## [THE PROBLEM]
The records appear below. Report how many of their lines contain the word "Care", giving the number alone.

Collected data entries

▽

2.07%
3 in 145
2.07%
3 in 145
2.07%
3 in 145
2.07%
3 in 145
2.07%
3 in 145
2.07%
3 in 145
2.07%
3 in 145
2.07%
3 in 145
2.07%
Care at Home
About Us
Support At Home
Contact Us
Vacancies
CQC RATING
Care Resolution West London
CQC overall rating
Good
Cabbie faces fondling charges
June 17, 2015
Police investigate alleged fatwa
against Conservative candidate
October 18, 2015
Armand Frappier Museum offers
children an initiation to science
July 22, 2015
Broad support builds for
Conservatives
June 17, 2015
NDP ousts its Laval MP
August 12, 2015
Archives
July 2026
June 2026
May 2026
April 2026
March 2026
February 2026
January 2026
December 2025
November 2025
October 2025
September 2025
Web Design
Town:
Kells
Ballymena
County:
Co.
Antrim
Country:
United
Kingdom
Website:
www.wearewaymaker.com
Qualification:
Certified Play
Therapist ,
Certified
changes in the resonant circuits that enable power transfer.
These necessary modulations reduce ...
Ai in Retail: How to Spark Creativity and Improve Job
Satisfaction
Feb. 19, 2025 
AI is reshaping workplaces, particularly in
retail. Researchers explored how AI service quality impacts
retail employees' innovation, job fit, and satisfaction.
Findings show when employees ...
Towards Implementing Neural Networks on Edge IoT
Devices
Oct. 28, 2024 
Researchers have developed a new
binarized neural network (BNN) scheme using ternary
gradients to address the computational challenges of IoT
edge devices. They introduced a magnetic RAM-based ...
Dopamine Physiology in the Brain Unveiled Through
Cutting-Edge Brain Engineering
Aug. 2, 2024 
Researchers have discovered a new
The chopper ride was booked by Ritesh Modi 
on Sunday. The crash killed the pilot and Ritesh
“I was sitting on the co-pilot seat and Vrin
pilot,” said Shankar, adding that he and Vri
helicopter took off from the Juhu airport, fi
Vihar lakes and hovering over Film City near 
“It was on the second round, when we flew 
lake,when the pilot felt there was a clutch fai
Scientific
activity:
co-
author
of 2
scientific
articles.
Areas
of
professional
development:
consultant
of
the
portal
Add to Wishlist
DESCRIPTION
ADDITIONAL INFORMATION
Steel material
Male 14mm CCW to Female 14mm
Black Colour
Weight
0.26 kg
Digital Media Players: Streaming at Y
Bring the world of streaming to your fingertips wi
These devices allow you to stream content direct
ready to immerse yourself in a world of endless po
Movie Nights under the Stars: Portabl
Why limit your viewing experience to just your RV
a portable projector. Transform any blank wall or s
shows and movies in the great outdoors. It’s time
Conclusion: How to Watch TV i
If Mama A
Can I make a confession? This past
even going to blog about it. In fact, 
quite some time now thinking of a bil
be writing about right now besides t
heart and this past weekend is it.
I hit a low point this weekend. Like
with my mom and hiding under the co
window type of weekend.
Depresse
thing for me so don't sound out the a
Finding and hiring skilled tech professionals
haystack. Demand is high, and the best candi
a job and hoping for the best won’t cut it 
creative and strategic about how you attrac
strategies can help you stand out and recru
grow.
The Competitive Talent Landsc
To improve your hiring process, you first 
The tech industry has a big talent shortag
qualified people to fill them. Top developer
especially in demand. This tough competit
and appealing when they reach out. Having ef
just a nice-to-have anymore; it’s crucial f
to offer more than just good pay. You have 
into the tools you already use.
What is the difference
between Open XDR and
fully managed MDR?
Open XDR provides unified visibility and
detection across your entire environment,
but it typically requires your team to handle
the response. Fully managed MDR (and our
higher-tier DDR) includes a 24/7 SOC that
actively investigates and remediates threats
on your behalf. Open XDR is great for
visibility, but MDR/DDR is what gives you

△

## [RESULT BELOW]
2